According to Kalzhanov, the overall situation in Kalachi, a village in northern Kazakhstan, is under control. The local hospital is fully operational, along with a school, attended by about 40 students.

Meanwhile, most of the inhabitants of the village, which used to be home to over 600 residents, have agreed to move to other areas, local official Sergey Kulagin said.

“Of the 218 families, 124 expressed a desire to relocate. Thirty-four families (95 people), including 27 children, have already left the village,” he said.

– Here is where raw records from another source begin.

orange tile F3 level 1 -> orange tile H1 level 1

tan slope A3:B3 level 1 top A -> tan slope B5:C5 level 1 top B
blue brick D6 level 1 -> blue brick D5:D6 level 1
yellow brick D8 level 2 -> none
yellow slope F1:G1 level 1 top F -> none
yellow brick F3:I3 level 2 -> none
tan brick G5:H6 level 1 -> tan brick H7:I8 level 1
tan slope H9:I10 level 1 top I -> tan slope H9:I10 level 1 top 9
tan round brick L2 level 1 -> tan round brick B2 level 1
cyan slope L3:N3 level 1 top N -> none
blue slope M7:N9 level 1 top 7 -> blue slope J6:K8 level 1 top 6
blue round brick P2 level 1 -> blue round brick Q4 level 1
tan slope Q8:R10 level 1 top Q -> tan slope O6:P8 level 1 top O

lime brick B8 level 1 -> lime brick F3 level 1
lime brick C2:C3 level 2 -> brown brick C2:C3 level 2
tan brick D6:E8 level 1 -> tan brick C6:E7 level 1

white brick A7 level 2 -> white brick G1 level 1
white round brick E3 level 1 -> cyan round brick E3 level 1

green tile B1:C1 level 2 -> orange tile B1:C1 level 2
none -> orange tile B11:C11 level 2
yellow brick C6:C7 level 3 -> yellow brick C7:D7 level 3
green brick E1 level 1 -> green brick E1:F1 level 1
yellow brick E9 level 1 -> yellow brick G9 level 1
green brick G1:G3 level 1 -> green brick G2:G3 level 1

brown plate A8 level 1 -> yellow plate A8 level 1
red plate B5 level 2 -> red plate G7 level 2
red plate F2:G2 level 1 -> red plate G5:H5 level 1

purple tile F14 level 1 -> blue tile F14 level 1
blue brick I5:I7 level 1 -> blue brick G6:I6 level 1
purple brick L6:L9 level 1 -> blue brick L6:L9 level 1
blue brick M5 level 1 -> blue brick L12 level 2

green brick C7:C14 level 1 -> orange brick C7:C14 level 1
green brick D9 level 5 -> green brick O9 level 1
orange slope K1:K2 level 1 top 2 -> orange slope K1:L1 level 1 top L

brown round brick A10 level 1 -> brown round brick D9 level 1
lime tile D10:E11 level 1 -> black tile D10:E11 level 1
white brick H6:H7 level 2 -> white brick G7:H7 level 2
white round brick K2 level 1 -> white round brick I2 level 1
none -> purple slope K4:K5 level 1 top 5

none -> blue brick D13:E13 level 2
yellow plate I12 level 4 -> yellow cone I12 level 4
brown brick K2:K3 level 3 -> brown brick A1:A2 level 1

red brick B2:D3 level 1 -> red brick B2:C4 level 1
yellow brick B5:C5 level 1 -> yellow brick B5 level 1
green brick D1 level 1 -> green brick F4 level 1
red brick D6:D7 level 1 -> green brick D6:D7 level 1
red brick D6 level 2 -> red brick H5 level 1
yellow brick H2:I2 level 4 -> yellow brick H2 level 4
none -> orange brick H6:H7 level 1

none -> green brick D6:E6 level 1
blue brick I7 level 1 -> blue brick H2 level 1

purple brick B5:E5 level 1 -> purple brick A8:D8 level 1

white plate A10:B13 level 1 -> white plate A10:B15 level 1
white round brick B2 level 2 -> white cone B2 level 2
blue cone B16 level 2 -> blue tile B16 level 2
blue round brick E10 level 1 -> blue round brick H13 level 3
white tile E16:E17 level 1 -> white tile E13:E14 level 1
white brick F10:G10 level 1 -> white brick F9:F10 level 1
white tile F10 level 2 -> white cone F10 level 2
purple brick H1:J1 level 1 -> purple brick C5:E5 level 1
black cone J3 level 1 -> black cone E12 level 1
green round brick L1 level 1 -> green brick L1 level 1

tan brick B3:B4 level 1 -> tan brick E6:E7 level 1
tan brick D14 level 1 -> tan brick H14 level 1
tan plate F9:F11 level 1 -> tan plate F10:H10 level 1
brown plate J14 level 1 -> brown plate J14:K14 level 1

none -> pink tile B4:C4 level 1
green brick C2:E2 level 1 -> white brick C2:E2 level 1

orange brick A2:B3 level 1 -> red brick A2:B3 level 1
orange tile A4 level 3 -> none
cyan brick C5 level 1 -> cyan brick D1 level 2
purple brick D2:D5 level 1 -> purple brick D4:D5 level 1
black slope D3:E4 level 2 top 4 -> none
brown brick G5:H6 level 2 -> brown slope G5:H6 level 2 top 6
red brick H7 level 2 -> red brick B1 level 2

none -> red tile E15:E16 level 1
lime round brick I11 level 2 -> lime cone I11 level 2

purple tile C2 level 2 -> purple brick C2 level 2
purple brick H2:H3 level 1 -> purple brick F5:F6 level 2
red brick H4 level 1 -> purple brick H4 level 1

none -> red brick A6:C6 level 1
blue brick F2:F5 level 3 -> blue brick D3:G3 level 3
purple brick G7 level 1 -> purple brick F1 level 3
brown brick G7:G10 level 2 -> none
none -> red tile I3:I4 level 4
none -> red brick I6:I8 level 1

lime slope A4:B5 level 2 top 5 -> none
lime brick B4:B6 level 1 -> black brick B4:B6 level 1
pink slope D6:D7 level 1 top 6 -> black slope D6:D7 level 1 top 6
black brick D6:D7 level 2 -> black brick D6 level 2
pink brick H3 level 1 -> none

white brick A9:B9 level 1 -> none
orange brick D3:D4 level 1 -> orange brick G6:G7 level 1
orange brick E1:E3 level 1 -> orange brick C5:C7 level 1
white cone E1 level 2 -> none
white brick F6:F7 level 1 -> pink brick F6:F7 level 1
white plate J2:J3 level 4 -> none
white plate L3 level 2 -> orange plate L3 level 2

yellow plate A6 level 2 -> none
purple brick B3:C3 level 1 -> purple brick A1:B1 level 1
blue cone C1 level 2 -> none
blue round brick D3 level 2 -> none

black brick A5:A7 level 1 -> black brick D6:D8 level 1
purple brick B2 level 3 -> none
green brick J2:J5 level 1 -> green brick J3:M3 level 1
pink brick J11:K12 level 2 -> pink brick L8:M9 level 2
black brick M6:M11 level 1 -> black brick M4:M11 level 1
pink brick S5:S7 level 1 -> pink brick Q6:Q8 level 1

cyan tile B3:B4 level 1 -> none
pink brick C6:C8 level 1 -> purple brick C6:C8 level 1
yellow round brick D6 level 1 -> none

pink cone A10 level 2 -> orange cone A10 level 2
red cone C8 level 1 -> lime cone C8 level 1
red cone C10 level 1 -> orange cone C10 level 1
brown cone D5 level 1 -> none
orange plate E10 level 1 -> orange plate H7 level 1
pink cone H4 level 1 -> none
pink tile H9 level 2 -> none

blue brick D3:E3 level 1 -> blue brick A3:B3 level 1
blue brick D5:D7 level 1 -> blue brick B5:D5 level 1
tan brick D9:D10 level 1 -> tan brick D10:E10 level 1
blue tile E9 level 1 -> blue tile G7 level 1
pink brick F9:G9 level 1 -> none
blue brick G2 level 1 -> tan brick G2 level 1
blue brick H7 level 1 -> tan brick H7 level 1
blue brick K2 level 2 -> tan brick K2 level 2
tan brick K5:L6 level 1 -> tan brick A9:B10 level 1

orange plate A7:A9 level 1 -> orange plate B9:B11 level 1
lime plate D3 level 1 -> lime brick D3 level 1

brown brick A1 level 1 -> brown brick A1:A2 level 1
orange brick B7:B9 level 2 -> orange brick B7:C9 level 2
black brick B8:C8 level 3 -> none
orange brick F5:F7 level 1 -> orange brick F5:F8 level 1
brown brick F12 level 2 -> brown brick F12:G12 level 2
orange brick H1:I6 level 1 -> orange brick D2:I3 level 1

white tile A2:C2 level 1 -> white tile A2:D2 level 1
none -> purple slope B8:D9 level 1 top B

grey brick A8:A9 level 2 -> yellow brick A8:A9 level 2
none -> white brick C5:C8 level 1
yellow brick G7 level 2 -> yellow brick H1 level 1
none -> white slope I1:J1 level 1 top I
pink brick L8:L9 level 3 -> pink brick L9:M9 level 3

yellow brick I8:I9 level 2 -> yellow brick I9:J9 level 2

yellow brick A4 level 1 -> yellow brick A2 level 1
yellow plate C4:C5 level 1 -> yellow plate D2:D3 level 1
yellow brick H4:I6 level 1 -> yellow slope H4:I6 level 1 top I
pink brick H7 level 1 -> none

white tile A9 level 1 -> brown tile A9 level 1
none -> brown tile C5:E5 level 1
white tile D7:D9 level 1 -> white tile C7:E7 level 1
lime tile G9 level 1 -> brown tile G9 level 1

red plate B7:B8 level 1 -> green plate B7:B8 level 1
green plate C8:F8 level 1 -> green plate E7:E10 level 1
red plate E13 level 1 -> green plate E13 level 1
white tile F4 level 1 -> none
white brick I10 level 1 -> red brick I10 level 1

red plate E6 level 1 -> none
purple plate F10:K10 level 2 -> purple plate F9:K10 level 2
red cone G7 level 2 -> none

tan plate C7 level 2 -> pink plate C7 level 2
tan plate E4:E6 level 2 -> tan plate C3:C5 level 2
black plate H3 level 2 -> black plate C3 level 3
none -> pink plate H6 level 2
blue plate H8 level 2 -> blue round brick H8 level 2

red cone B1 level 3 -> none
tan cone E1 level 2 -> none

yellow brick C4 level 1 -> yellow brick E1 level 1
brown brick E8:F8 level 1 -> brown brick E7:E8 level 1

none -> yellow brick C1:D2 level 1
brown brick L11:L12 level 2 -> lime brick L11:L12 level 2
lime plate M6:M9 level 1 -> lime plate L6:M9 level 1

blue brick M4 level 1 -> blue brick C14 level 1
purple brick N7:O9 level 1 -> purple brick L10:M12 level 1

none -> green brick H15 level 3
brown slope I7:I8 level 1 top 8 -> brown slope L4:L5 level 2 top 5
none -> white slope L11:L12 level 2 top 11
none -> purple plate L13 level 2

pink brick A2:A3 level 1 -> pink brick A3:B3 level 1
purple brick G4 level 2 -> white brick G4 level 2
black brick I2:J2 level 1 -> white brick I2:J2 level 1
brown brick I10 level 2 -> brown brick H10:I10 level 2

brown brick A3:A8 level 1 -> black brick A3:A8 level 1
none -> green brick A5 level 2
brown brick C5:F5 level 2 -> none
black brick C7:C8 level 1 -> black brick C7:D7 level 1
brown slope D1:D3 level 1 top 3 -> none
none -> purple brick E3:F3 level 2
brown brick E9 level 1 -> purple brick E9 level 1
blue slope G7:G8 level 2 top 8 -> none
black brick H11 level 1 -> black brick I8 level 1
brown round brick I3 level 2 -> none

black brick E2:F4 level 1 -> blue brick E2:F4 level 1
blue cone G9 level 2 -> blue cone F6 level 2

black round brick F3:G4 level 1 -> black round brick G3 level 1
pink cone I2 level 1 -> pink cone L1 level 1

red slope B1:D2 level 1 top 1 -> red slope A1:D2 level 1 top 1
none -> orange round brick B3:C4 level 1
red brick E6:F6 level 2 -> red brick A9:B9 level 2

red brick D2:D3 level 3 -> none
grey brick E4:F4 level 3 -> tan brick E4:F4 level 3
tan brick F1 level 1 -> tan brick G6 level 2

The first cases of the “sleeping epidemic” were reported in March 2013. Everyone in the village has a family member or a friend who has fallen asleep for no apparent reason, according to locals.

“If you try to wake him, it seems he wants to open his eyes – but can’t. He’s sleeping and sleeping…” Igor Samusenko, father of a child who is suffering from the illness, earlier told RTD.

“I’m weak, my legs feel heavy, as if I’m wearing a hundred pairs of boots, and my head is spinning,” a woman told RTD. Other patients may behave “like they’re drunk.”

Despite numerous attempts to find the cause of the inexplicable disorder, the Sleepy Hollow riddle still remains unknown.

Groups of scientists and medics, including virologists, radiologists and toxicologists, have visited the village in an attempt to find the cause of the mystery illness, all in vain.

Last month Professor Leonid Rikhvanov, from the Department of Geo-ecology and Geo-chemistry in the city of Tomsk, said that Soviet-era uranium mines could be to blame, with radon gas from the nearby mines seeping to the surface, poisoning local residents.

Сhildren started falling down on the first day of school in September.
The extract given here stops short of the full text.